わざわざ北部の玄関口まで来たが、意味があるのかないのか。



 ふいに風が軽く吹き、煙が仲黎側にくる。

ケホケホと軽く咳き込めば、兵たちは呆れたような顔を向けてくる。

 長じるにつれて病弱だった体質も多少は丈夫になってきたが、元来荒事に向かないのだ自分は。

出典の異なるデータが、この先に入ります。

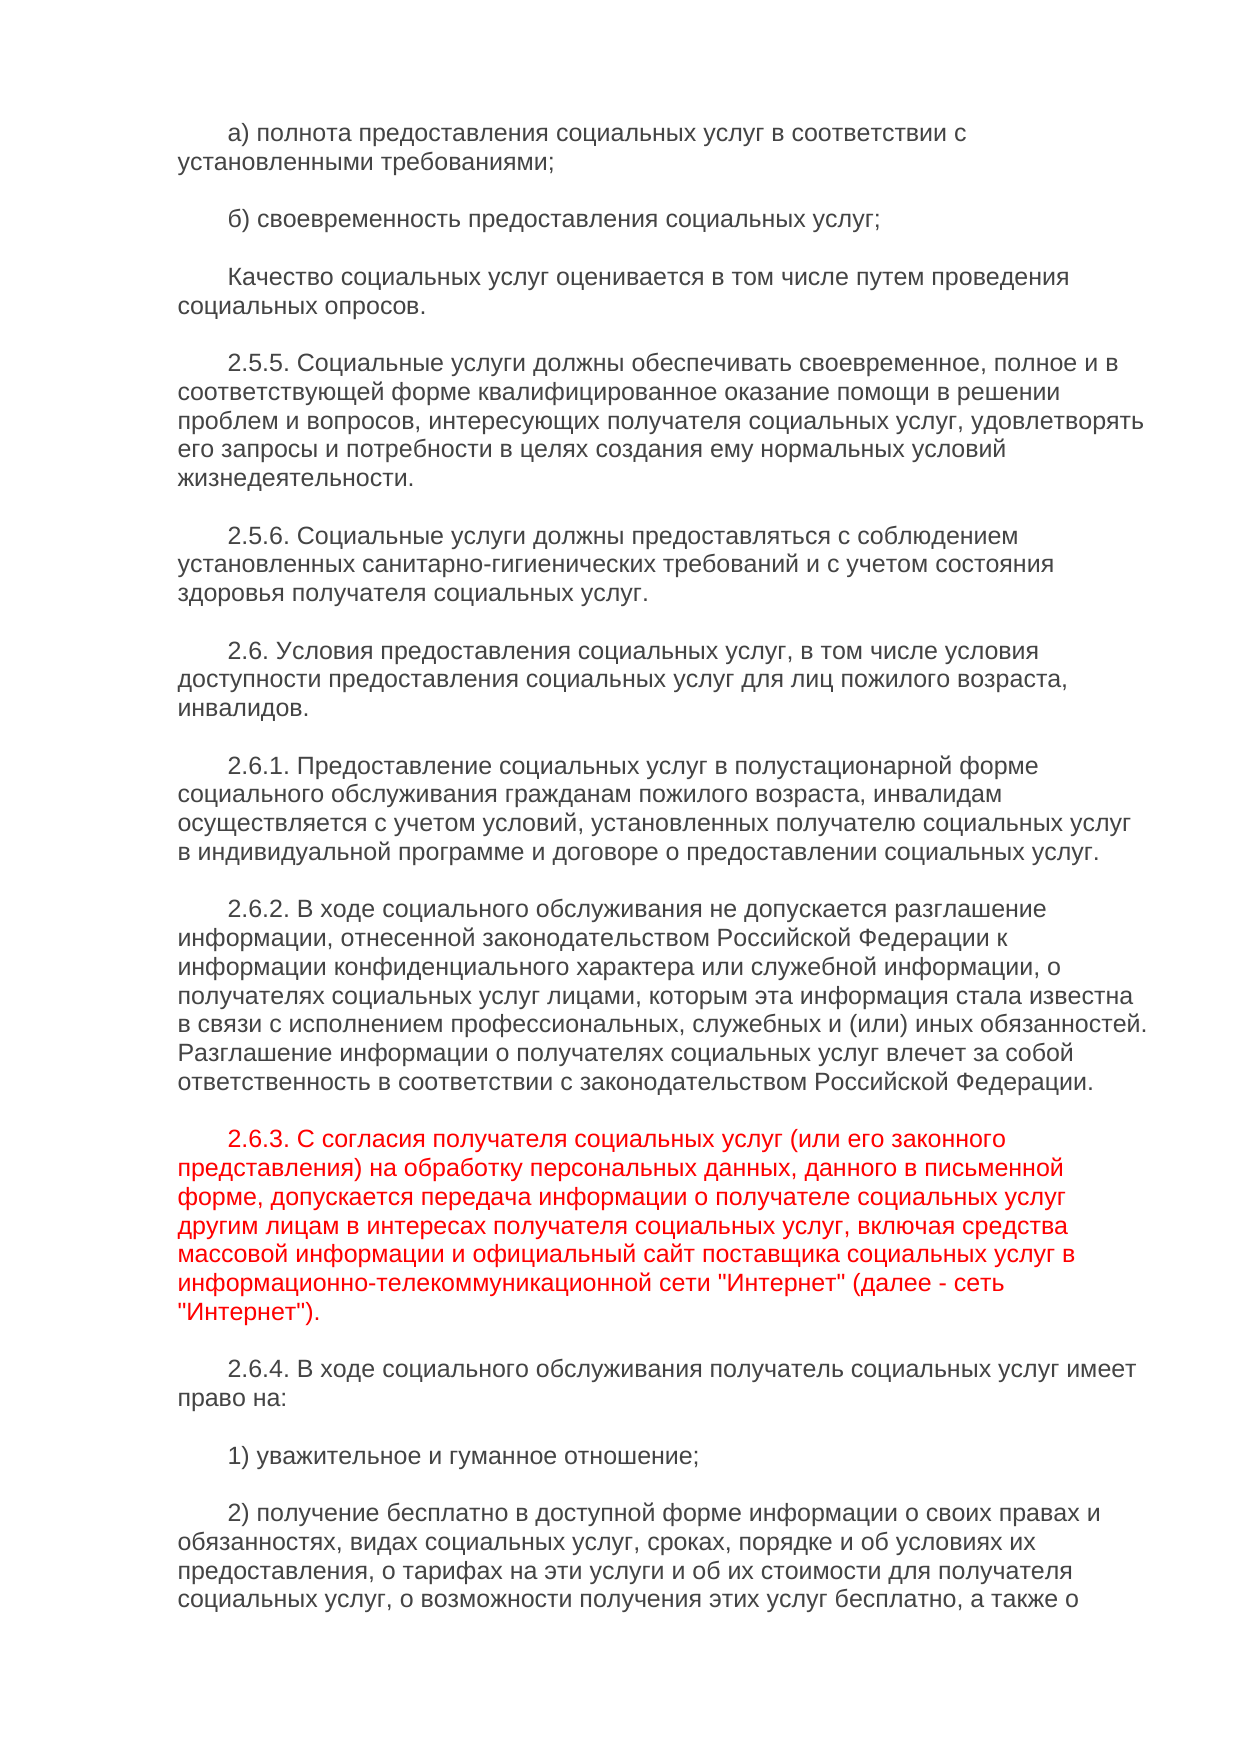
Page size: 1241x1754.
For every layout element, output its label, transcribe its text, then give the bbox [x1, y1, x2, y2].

text 2.5.5. Социальные услуги должны обеспечивать своевременное, полное и в соответствующей форме квалифицированное оказание помощи в решении проблем и вопросов, интересующих получателя социальных услуг, удовлетворять его запросы и потребности в целях создания ему нормальных условий жизнедеятельности. [177, 348, 1152, 521]
text 2.6.3. С согласия получателя социальных услуг (или его законного представления) на обработку персональных данных, данного в письменной форме, допускается передача информации о получателе социальных услуг другим лицам в интересах получателя социальных услуг, включая средства массовой информации и официальный сайт поставщика социальных услуг в информационно-телекоммуникационной сети "Интернет" (далее - сеть "Интернет"). [177, 1124, 1152, 1326]
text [177, 1498, 1152, 1613]
text Качество социальных услуг оценивается в том числе путем проведения социальных опросов. [177, 262, 1152, 348]
text 1) уважительное и гуманное отношение; [177, 1441, 1152, 1498]
text 2.6. Условия предоставления социальных услуг, в том числе условия доступности предоставления социальных услуг для лиц пожилого возраста, инвалидов. [177, 636, 1152, 751]
text а) полнота предоставления социальных услуг в соответствии с установленными требованиями; [177, 118, 1152, 204]
text 2.6.1. Предоставление социальных услуг в полустационарной форме социального обслуживания гражданам пожилого возраста, инвалидам осуществляется с учетом условий, установленных получателю социальных услуг в индивидуальной программе и договоре о предоставлении социальных услуг. [177, 751, 1152, 894]
text б) своевременность предоставления социальных услуг; [177, 204, 1152, 262]
text 2.6.2. В ходе социального обслуживания не допускается разглашение информации, отнесенной законодательством Российской Федерации к информации конфиденциального характера или служебной информации, о получателях социальных услуг лицами, которым эта информация стала известна в связи с исполнением профессиональных, служебных и (или) иных обязанностей. Разглашение информации о получателях социальных услуг влечет за собой ответственность в соответствии с законодательством Российской Федерации. [177, 894, 1152, 1124]
text 2.6.4. В ходе социального обслуживания получатель социальных услуг имеет право на: [177, 1354, 1152, 1441]
text 2.5.6. Социальные услуги должны предоставляться с соблюдением установленных санитарно-гигиенических требований и с учетом состояния здоровья получателя социальных услуг. [177, 521, 1152, 636]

「(まあ、皇子殿下が来たところで勝負はすでについているだろうけど)」



 だって、兄上は負けるから。



 仲黎の中で、兄の破滅は決定事項だった。

「(兄上は分不相応な望みを持ってしまった)」



 偉大な父が死んだあの時から、玄家の滅亡は決まっていたのだ。

 野心の為に異民族と通じ、民を商品かのように売ることも厭わない兄。

それを止めることもしない自分を含めた周り。



 愚かな家長に従って、愚かな自分たちも地獄へ落ちるのだろう。

 幼い弟妹たちは哀れに思うが、これも玄家に生まれた者の運命だ。



 此度の騒動が終結すれば、北は名実共に葵戰毅将軍の治下に入る。

「(当主なんてなりたい人間がなればいいさ、なんて言った結果がこれか)」

 元許嫁は、それ見たことかと思っているのかもしれない。



 しかし母親は無理でも、婚約を破棄した以上彼女と彼女の家に連座が及ぶ危険は、皆無ではないが少ないだろう。

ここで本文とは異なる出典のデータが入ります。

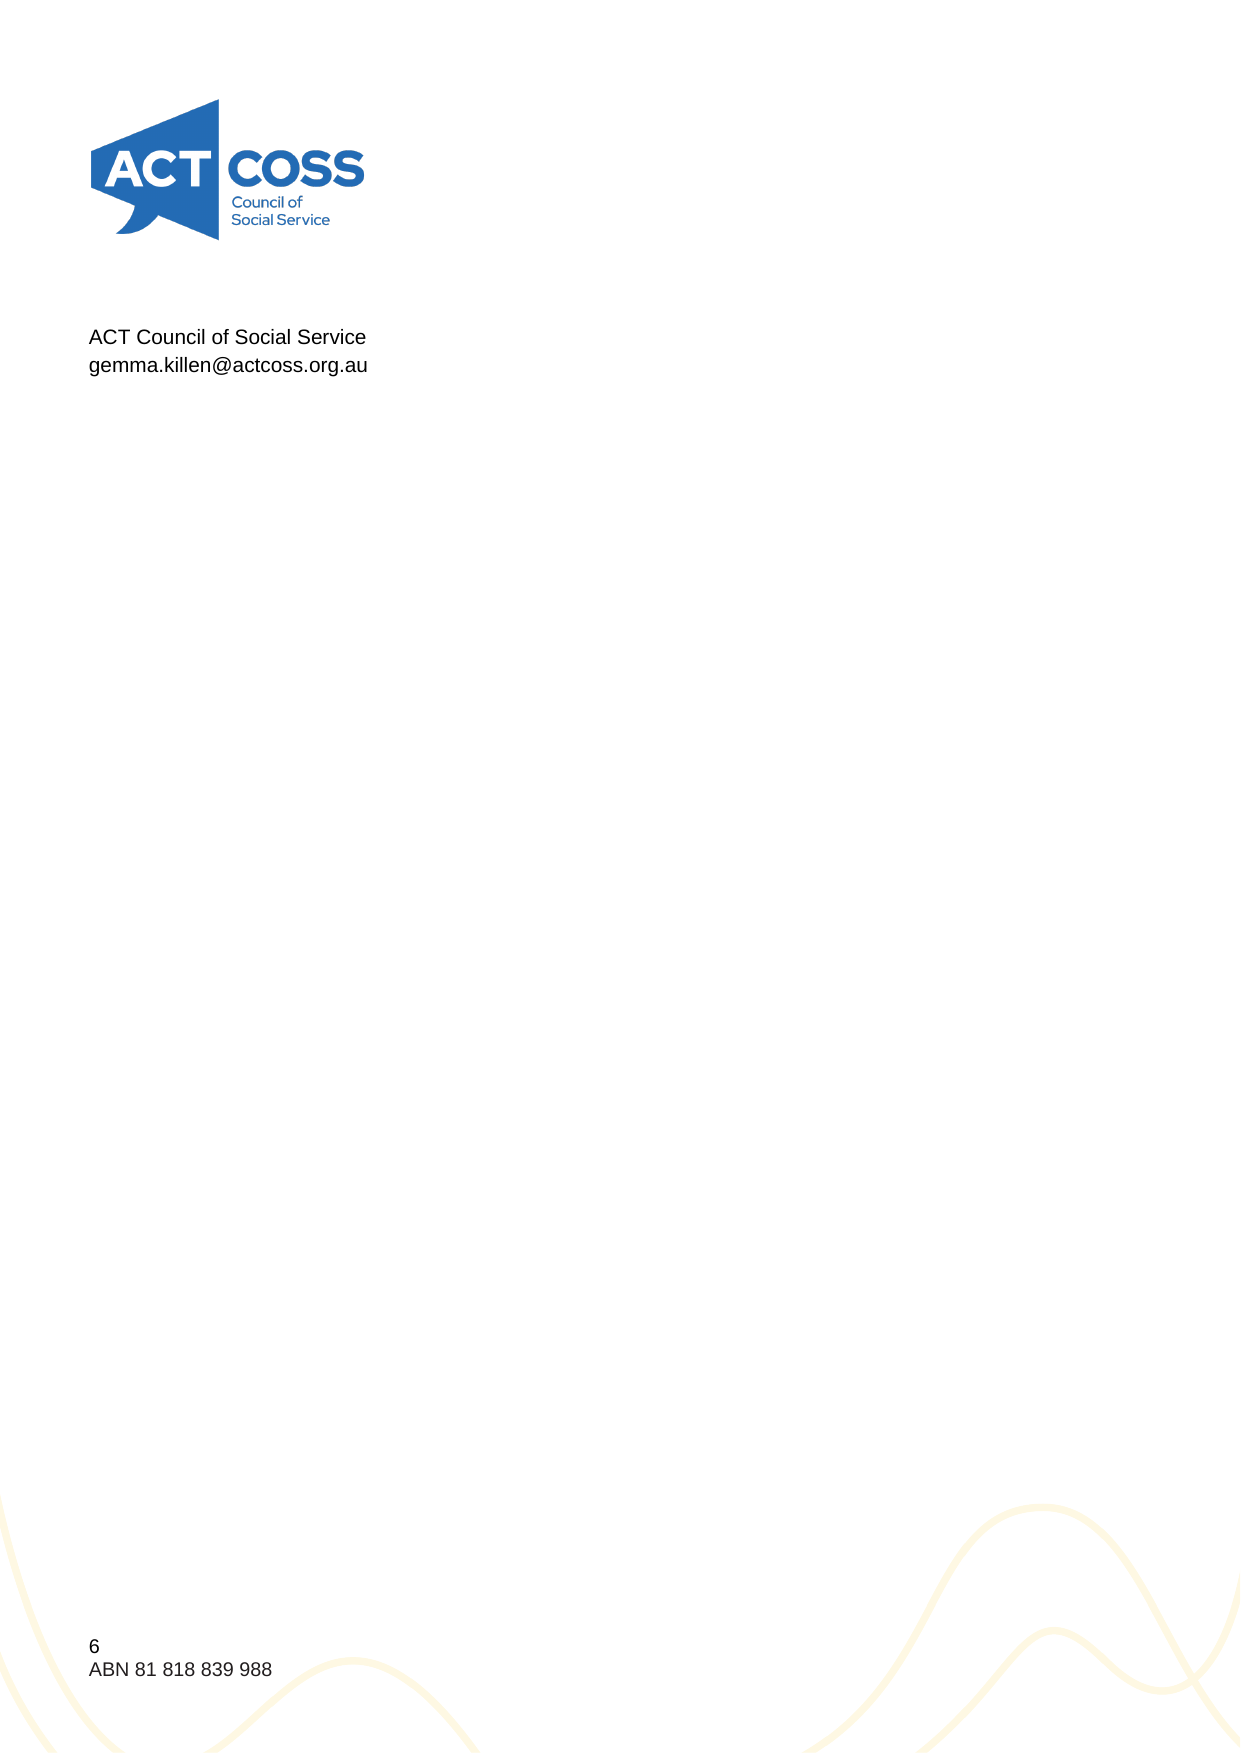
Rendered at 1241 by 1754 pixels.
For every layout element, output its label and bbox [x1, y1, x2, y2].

text [89, 325, 1152, 376]
picture [0, 1311, 1241, 1753]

 葵戰毅も、長年北の経済を担ってきた商人をそう簡単には見捨てまい。



 さて、皇子が来るのが早いか、それとも玄武城の兵が来るのが早いか。それ次第で、玄仲黎の余生が決まるだろう。


 

 伯黎にとって最大の悲劇だったのは、皇子・鶯俊の到着が遅れたことだった。